SundayReview | Op-Ed Columnist
The Clinton Contamination
Maureen Dowd
JULY 9, 2016
President
Obama joined Hillary Clinton on Tuesday for the first time during her
presidential campaign. Credit Doug Mills/The New York Times
WASHINGTON — It says
a lot about our relationship with Hillary Clinton that she seems well on her
way to becoming Madam President because she’s not
getting indicted.
If she were still at the
State Department, she could be getting fired for being, as the F.B.I. director
told Congress, “extremely careless” with top-secret information. Instead,
she’s on a glide path to a big promotion.
And that’s the
corkscrew way things go with the Clintons, who are staying true to their
reputation as the Tom and Daisy Buchanan of American politics. Their vast
carelessness drags down everyone around them, but they persevere, and even
thrive.
In a mere 11 days,
arrogant, selfish actions by the Clintons contaminated three of the purest
brands in Washington — Barack Obama, James Comey and Loretta Lynch — and
jeopardized the futures of Hillary’s most loyal aides.
It’s quaint, looking
back at her appointment as secretary of state, how Obama tried to get
Hillary without the shadiness. (Which is what we all want, of course.)
The president and his
aides attempted to keep a rein on Clinton’s State Department — refusing to
let her bring in her hit man, Sidney Blumenthal.
But in the end, Hillary’s
goo got on Obama anyhow. On Tuesday, after Comey managed to make both
Democrats and Republicans angry by indicting Clinton politically but not
legally, Barry and Hillary flew to Charlotte, N.C., for their first joint
campaign appearance.
Obama was left in the
awkward position of vouching for Hillary’s “steady judgment” to run an
angry, violent, jittery nation on the very day that his F.B.I. director
lambasted her errant judgment on circumventing the State Department email
system, making it clear that she had been lying to the American public for
the last 16 months.
Comey, who was then
yanked up to Capitol Hill for a hearing on Thursday, revealed that instead of
no emails with classified information, as Hillary had insisted, there were
110, of those turned over to the State Department. Instead of Clinton’s
assurances that the server in the basement in Chappaqua had never been
breached, Comey said it was possible that hostile actors had hacked Clinton’s
email account. Among the emails not given to State, he said at least three
contained classified information.
Hillary had already
compromised the president, who feels he needs her to cement his legacy. Obama
angered F.B.I. agents when he was interviewed
on CBS’s “60 Minutes” last fall and undermined the bureau’s
investigation by exonerating Hillary before the F.B.I. was done with its work,
saying pre-emptively, “This is not a situation in which America’s national security
was endangered.”
Hillary willfully put
herself above the rules — again — and a president, campaign and party are all
left twisting themselves into pretzels defending her.
Obama aimed to have
no shadows, but the Clintons operate in shadows.
After Bill Clinton
crossed the tarmac in Phoenix to have a long chat with Lynch, the attorney
general confessed that the ill-advised meeting had “cast a shadow” over her
department’s investigation into his wife and that she would feel
constrained to follow the recommendation of the F.B.I.
“I certainly wouldn’t
do it again,” Lynch said, admitting it hit her “painfully” that she had
made a mistake dancing with the Arkansas devil in the pale moonlight.

### REQUEST A
Decide whether each statement agrees with the column above, answering yes or no and quoting the deciding words: (i) Comey said at least three of the emails not given to the State Department contained classified information; (ii) Obama and his aides allowed Clinton to bring Sidney Blumenthal into the State Department; (iii) Bill Clinton met Lynch in Phoenix.
### REQUEST B
Summarize the column in two sentences.

### Source records
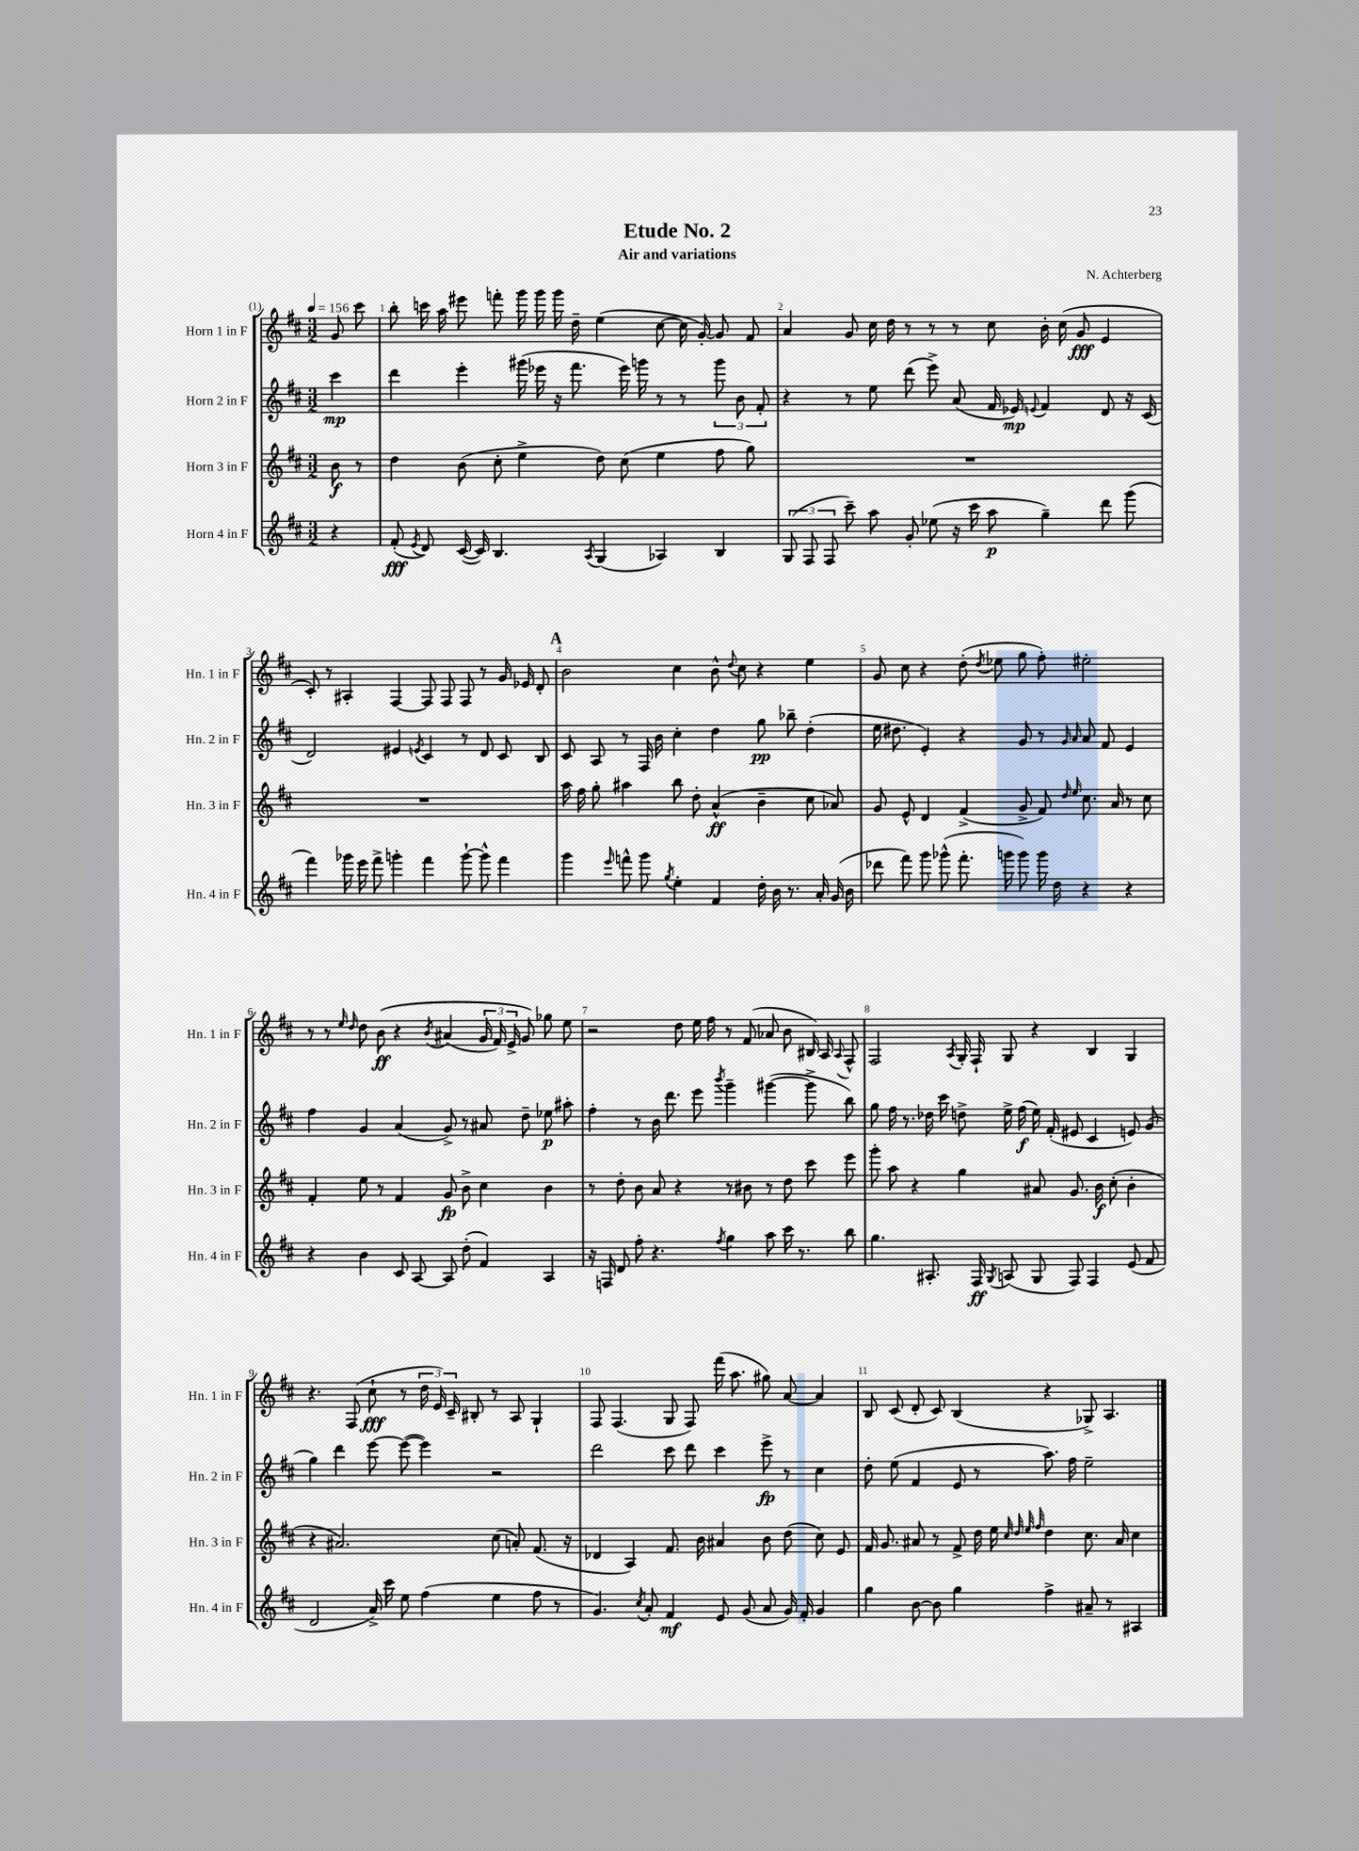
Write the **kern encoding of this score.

**kern	**kern	**kern	**kern
*staff4	*staff3	*staff2	*staff1
*clefG2	*clefG2	*clefG2	*clefG2
*k[f#c#]	*k[f#c#]	*k[f#c#]	*k[f#c#]
*M3/2	*M3/2	*M3/2	*M3/2
*MM156	*MM156	*MM156	*MM156
4r	8b\	4ccc#\	8g/
.	8r	.	8ccc#\
=	=	=	=
(8f#'/	4dd\	4ddd\	8bb'\
8qe/	.	.	.
8d/)	.	.	16ccc\
.	.	.	16aa\
([16c#/	(8b\	4eee'\	8eee#\
16c#/])	.	.	.
4.B/	8cc#'\	.	8fff'\
.	4ee^\	(16ggg#\	16ggg\
.	.	16eee-\	16ggg\
.	.	16r	16ggg\
.	.	8.fff#\	16dd~\
8qA/	.	.	.
(4G/	8dd\)	.	(4ee\
.	(8cc#\	16eee-\)	.
.	.	16ggg\	.
4A-/)	4ee\	8r	[8cc#\
.	.	8r	16cc#\]
.	.	.	[16g'/)
4B/	8ff#\	12ggg\	8g/]
.	.	12b\	.
.	8gg\)	.	8f#/
.	.	12f#'/	.
=	=	=	=
(12G/	1.r	4r	4a/
12F#/	.	.	.
12F#/	.	.	.
8ccc#~\)	.	8r	8g/
8aa\	.	8ee\	16cc#\
.	.	.	16dd\
8g'/	.	(8ddd\	8r
(8ee-\	.	8eee^\)	8r
16r	.	(8a/	8r
16ccc#\	.	.	.
8aa\	.	16f#/	8cc#\
.	.	16e-/)	.
.	.	8qqe/	.
4gg~\)	.	4f#/	16b'\
.	.	.	(16cc#\
.	.	.	8g/
8ddd\	.	8d/	4e/
(8ggg\	.	16r	.
.	.	(16c#/	.
=	=	=	=
4fff#\)	1.r	2d/)	8c#'/)
.	.	.	8r
16ggg-\	.	.	4A#'/
16eee\	.	.	.
8fff#^\	.	.	.
4ggg'\	.	4e#/	[4F#/
.	.	8qe/	.
4fff#\	.	4c#/	8F#/]
.	.	.	8F#/
[8ggg`\	.	8r	8F#/
8ggg^^\]	.	8d/	8r
4fff#\	.	8c#/	16g/
.	.	.	16e-/
.	.	8B/	8d'/
=	=	=	=
4ggg\	16aa\	8c#/	2b\
.	16ff#\	.	.
.	8gg'\	8A/	.
16qqeee/	.	.	.
8fff^^\	4aa#\	8r	.
8ggg\	.	16F#/	.
.	.	16b\	.
8qgg/	.	.	.
4ee'\	8bb\	4cc#'\	4cc#\
.	8dd'\	.	.
4f#/	(4a^^/	4dd\	8b^^\
.	.	.	8qqdd/
.	.	.	8cc#\
16dd'\	4b~\	8gg\	4r
16b\	.	.	.
8.r	.	8bb-~\	.
.	8cc#\	(4dd'\	4ee\
16a'/	.	.	.
(16g/	8a-/)	.	.
16b\	.	.	.
=	=	=	=
8ddd-\	8g/	16ee\	8g/
.	.	8.dd#\	.
8fff#\)	8e^^/	.	8cc#\
8ggg\	4d/	4e'/)	4r
(8ggg-^^\	.	.	.
8.fff#'\	(4f#^/	4r	(8dd'\
.	.	.	8qdd/
.	.	.	8ee-\
16ggg\	.	.	.
8ggg\)	8g^/	8g/	8gg\
16ggg\	8f#/)	8r	8ff#'\)
16dd\	.	.	.
.	16qqdd/	16qqg/	.
.	16qqee/	16qqa/	.
4r	8.cc#\	8a/	2ee#'\
.	.	8f#/	.
.	16a/	.	.
4r	8r	4e/	.
.	8cc#\	.	.
=	=	=	=
4r	4f#'/	4ff#\	8r
.	.	.	8r
.	.	.	16qqee/
.	.	.	16qqdd/
4b\	8ee\	4g/	8dd\
.	8r	.	&(8b\
8c#/	4f#/	(4a/	4r
[8A/	.	.	.
.	.	.	8qb/
8A/]	8g/	8g^/)	(4a#/
(8dd'\	8b^\	8r	.
4f#/)	4cc#\	8a#/	24g/
.	.	.	24f#/)
.	.	.	24e^/
.	.	8dd~\	8g/&)
4A/	4b\	8ee-\	8gg-\
.	.	8aa#'\	8ee\
=	=	=	=
16r	8r	4ff#'\	2r
16F/	.	.	.
8d/	8dd'\	.	.
8ff#'\	8b\	8r	.
4.r	8a/	16b\	.
.	.	8.ddd\	.
.	4r	.	8dd\
.	.	8eee\	16ee\
.	.	.	16ff#\
8qff#/	.	8qbbb/	.
4gg\	8r	4ggg~\	8r
.	8b#\	.	(8f#/
8aa\	8r	([4ggg#\	8a-/
16ccc#\	8dd\	.	8b\
8.r	.	.	.
.	8ccc#\	8ggg#^\]	16B#/)
.	.	.	16A/
.	.	.	8qqA/
8bb\	8eee\	8bb\)	8F#^^/
=	=	=	=
4.gg\	8ggg'\	8gg\	2F#/
.	8aa\	16ff#\	.
.	.	8.r	.
.	4r	.	.
8.A#'/	.	16dd-\	.
.	.	16ccc#\	.
.	.	.	8qA/
.	4gg\	8dd^\	16G'/
16F#/	.	.	16F#`/
8qG/	.	.	.
(8A/	.	16ee^\	8G/
.	.	(16ff#\	.
8G/	8a#/	16ee\)	4r
.	.	(16f#'/	.
8F#/)	8.g/	8e#/	.
4F#/	.	4c#/	4B/
.	16b\	.	.
.	(8cc#'\	.	.
(8e/	4b'\	8e/)	4G/
8f#/	.	(8g/	.
=	=	=	=
2d/	4r	4gg\)	4.r
.	2.a#/)	4ddd\	.
.	.	.	(8F#/
16a^/)	.	[8eee\	8cc#`\
16ccc#\	.	.	.
8ee\	.	(8eee\_	8r
(4ff#\	.	4eee\])	24dd\
.	.	.	24e/)
.	.	.	24c#~/
.	.	.	8B#'/
4ee\	(8cc#\	2r	8r
.	8a'/)	.	8A/
8ff#\	(8.f#/	.	4G`/
8r	.	.	.
.	16r	.	.
=	=	=	=
4.g/)	4d-/	2ddd\	8F#/
.	.	.	(4.F#/
.	4A/)	.	.
8qcc#/	.	.	.
8a'/	.	.	.
4f#/	8.f#/	8ccc#\	8G/
.	.	8ddd\	8F#/)
.	16b\	.	.
8e/	4a#/	4ccc#\	(16fff#\
.	.	.	8.aa\
(8g/	.	.	.
8a/	8b\	8eee^\	8gg#\)
16g/)	(8dd\	8r	[8a/
16f#'/	.	.	.
4g/	8cc#\)	4cc#\	4a/]
.	8e/	.	.
=	=	=	=
4gg\	16f#/	8dd'\	8B/
.	8.g/	.	.
.	.	(8ee\	(8c#/
[8b\	8a#/	4f#/	8d'/
8b\]	8r	.	8c#/)
4gg\	8f#^/	8e/	(4B/
.	16dd\	8r	.
.	16ee\	.	.
.	32qqcc#/	.	.
.	32qqdd/	.	.
.	32qqee/	.	.
.	32qqff#/	.	.
4ff#^\	4dd\	8.aa\)	4r
.	.	16ff#\	.
8a#~/	8.cc#\	2ee~\	8G-^/)
8r	.	.	4.A/
.	16a#/	.	.
4A#/	4cc#\	.	.
==	==	==	==
*-	*-	*-	*-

### TASK RESPONSE A
(i) Yes: "Among the emails not given to State, he said at least three contained classified information."
(ii) No: "refusing to let her bring in her hit man, Sidney Blumenthal."
(iii) Yes: "After Bill Clinton crossed the tarmac in Phoenix to have a long chat with Lynch"

### TASK RESPONSE B
The column argues that the Clintons' carelessness drags down everyone around them, claiming that in 11 days their actions contaminated Barack Obama, James Comey and Loretta Lynch and jeopardized the futures of Hillary Clinton's aides. As evidence, it cites Comey's testimony that 110 emails turned over to the State Department contained classified information despite her denials, Obama's vouching for her judgment on the same day, and Lynch's admission that her meeting with Bill Clinton "cast a shadow" over the investigation.